▸ **What the task asks**: Pull out every line in the material below that contains the string "niña". Case counts.

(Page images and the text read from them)
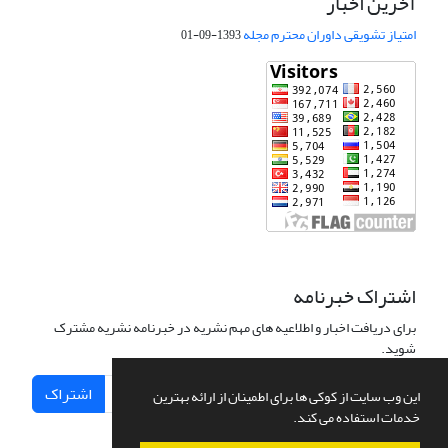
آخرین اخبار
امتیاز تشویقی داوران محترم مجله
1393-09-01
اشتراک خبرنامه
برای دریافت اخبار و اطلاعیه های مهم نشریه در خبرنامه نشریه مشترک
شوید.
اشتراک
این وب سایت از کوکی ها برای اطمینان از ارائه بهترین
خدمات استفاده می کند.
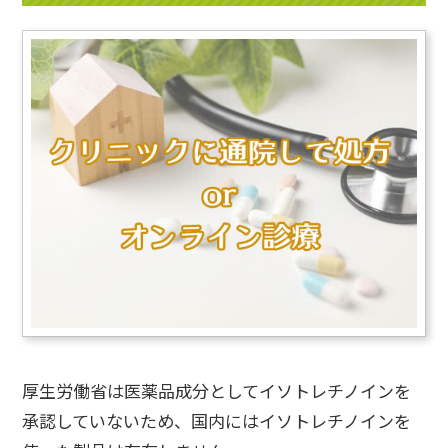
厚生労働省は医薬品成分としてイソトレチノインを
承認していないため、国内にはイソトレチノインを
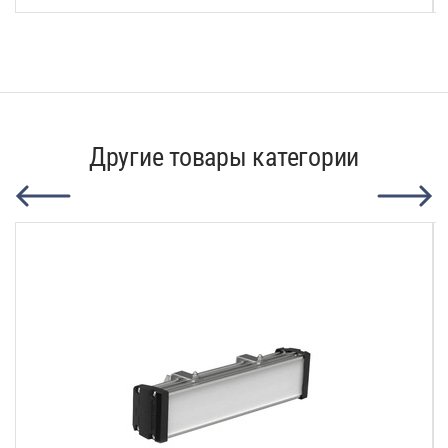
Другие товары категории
==
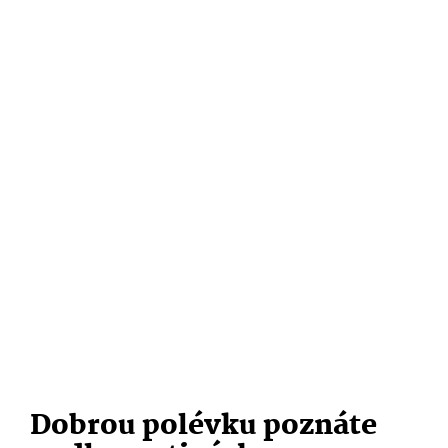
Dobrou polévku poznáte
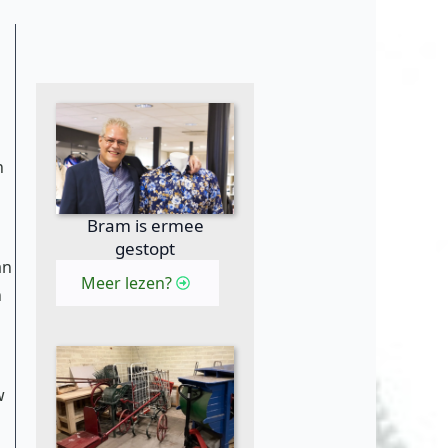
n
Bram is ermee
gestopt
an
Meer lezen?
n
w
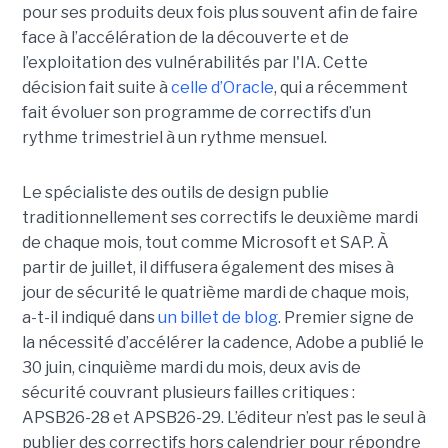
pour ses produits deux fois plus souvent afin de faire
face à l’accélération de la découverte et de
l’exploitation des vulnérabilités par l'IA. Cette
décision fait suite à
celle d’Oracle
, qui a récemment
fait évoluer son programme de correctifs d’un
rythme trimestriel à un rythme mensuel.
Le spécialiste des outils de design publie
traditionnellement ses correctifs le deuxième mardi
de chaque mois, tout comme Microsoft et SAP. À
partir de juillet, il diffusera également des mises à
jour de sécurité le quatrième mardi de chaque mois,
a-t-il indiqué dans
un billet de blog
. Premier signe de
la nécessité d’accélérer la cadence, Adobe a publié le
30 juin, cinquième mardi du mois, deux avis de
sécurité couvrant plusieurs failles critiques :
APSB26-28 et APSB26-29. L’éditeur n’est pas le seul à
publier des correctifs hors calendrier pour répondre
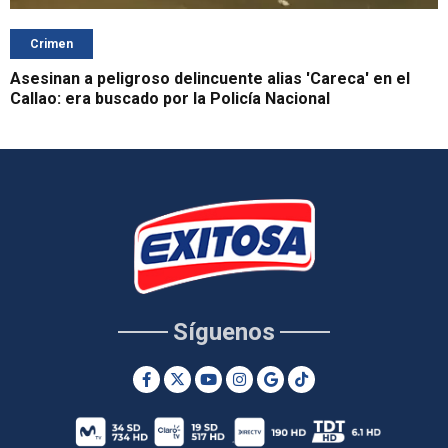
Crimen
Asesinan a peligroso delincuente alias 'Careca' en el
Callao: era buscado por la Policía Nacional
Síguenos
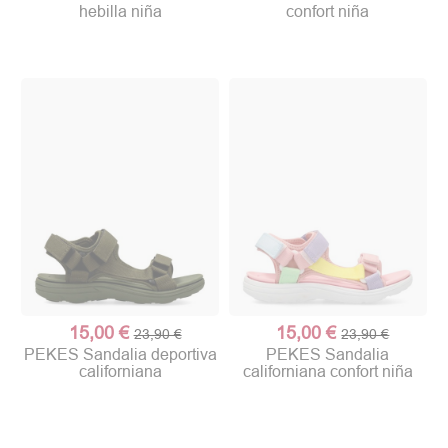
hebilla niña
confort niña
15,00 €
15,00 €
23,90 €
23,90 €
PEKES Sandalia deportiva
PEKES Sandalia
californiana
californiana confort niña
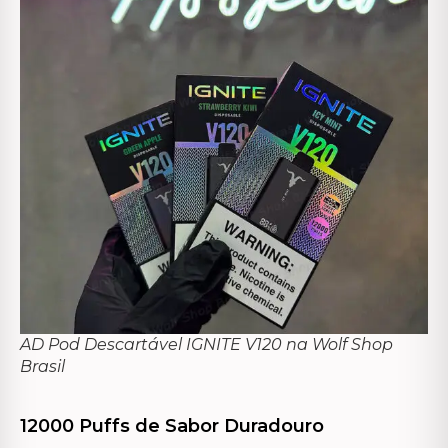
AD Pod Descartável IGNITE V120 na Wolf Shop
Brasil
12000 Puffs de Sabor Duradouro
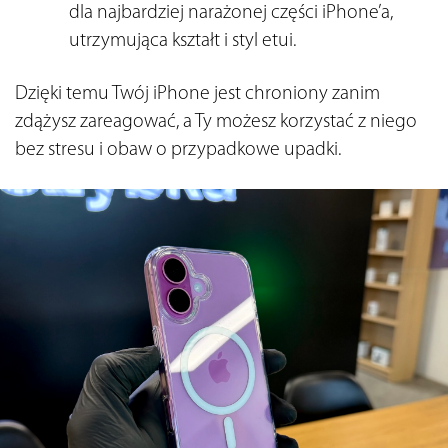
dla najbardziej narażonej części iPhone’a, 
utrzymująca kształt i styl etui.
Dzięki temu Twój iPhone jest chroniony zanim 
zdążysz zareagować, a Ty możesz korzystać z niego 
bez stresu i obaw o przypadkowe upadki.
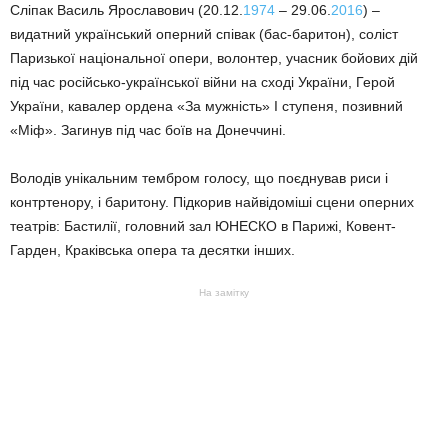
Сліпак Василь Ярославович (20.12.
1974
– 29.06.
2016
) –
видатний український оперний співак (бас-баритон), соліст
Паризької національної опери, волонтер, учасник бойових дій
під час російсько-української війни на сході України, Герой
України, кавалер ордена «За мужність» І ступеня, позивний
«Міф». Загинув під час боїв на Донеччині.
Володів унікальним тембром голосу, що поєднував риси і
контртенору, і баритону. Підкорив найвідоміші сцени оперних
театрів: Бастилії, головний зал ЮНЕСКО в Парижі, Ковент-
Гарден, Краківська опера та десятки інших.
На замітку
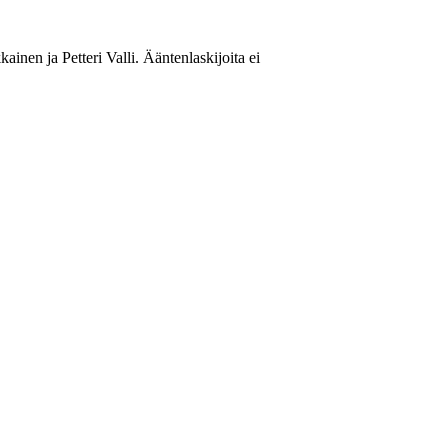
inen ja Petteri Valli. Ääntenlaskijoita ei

▸ **Output below**:
hebilla niña
confort niña
californiana confort niña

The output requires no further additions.